» **TASK 1**
Answer these questions from the message about NTP clients:
(a) What command does it suggest for someone with systemd who doesn't need to be an NTP server?
(b) In which Debian version is systemd-timesyncd installed but off by default?
(c) Which program is named as the preferred choice on new systems?
» **TASK 2**
Reproduce part of the message about NTP clients word for word. Begin at the words that have "Of course, this", and stop after "what systemd-timesyncd is.".

==== TEXT FOR ANALYSIS

Rick Moen <rick@linuxmafia.com> writes:
Quoting Trent W. Buck (trentbuck@gmail.com):
If you have systemd, and you don't need to be an NTP *server*, consider "systemctl enable systemd-timesyncd" instead. This is installed but off by default in Debian 8; AIUI it will be the default in Debian 9.
*cough* Yes, stretch does indeed have this enabled by default. On new systems, I'm inclining towards openntpd, http://www.openntpd.org/ .
Of course, this is for the use-case of wanting to have a functional ongoing ntp daemon,
Fair enough. It sounds like your use case is different from the OP's.
not just a Microsoft-style SNTP client with no error checking, authentication, no tracking of jitter or delay, no ability to consult more than one NTP server, and no precaution against adjusting the time jumps backwards, which is what systemd-timesyncd is.

========
==== DATASET ENTRIES

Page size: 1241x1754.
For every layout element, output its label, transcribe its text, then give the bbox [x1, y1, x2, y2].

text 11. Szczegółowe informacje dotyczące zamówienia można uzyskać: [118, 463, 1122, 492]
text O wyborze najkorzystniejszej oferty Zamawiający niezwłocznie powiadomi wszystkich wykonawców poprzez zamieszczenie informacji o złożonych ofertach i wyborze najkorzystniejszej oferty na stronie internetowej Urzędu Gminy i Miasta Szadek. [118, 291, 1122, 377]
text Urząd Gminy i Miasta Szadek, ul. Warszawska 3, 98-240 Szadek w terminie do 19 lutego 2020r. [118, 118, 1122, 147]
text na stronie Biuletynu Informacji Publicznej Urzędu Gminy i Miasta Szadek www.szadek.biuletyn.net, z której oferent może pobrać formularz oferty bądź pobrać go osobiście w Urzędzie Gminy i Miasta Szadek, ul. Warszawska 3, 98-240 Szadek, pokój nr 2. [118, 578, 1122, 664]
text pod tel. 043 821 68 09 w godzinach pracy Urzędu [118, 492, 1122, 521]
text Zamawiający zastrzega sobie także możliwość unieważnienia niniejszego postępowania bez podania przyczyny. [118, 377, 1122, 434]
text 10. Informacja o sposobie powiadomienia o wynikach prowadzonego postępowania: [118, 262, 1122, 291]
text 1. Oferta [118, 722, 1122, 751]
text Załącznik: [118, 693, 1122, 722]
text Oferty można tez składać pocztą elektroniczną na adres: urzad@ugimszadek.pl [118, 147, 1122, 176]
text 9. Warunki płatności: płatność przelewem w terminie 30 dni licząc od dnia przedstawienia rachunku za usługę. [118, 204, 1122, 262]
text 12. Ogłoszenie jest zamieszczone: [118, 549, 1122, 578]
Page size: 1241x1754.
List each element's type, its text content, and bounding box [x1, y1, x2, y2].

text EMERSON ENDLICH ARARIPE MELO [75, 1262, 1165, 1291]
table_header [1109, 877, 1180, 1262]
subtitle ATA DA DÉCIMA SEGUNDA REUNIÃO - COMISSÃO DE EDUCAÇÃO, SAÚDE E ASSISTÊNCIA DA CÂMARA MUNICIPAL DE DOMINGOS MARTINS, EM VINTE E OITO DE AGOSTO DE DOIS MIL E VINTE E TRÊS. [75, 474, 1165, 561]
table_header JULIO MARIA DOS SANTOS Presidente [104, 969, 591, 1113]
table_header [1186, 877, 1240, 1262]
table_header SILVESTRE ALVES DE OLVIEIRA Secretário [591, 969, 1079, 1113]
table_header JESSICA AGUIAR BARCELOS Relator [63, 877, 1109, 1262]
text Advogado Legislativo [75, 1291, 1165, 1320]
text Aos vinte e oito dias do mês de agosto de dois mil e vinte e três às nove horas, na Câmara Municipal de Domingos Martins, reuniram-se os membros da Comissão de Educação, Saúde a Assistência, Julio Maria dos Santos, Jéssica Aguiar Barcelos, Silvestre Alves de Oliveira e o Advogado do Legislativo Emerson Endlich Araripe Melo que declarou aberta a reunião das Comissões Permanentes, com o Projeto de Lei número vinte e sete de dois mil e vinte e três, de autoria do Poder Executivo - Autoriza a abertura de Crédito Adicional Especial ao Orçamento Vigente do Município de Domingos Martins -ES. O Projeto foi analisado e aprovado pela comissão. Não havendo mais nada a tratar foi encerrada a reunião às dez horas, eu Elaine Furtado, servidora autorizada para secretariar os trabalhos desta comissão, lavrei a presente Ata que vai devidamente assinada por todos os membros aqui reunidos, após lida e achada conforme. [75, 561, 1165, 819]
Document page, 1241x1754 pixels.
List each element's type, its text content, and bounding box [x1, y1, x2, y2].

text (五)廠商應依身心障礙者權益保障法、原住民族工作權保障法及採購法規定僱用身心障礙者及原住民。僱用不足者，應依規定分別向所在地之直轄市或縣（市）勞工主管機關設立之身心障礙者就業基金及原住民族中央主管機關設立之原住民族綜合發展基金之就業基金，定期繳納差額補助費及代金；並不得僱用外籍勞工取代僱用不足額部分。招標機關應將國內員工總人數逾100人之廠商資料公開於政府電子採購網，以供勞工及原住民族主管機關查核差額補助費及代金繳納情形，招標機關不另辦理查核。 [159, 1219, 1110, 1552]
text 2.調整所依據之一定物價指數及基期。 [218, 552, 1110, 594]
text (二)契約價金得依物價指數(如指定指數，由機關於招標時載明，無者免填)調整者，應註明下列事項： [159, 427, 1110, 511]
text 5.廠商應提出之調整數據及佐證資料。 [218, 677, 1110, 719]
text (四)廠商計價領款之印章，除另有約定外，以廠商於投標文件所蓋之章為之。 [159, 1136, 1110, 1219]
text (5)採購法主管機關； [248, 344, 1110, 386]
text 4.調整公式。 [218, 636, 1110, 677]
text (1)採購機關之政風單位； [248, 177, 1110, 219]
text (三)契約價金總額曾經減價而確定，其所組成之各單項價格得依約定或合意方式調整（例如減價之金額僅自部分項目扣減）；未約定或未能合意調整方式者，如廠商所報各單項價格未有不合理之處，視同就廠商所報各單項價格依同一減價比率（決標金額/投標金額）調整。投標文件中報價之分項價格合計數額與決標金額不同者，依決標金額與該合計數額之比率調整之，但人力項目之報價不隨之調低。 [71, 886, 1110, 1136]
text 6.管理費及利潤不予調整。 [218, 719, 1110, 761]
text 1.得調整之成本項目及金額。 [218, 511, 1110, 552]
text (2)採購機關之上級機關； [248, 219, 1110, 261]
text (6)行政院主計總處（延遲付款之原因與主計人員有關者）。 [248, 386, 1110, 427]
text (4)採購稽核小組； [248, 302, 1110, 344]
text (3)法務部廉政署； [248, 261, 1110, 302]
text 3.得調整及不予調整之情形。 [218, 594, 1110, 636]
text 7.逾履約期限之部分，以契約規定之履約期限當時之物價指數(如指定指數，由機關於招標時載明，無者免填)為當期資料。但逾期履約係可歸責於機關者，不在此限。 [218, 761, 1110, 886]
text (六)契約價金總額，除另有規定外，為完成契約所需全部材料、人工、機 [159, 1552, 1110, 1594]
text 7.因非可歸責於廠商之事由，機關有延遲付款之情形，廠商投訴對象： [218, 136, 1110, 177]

========

» **RESPONSE 1**
(a) "systemctl enable systemd-timesyncd"
(b) Debian 8
(c) openntpd

» **RESPONSE 2**
Of course, this is for the use-case of wanting to have a functional ongoing ntp daemon,
Fair enough. It sounds like your use case is different from the OP's.
not just a Microsoft-style SNTP client with no error checking, authentication, no tracking of jitter or delay, no ability to consult more than one NTP server, and no precaution against adjusting the time jumps backwards, which is what systemd-timesyncd is.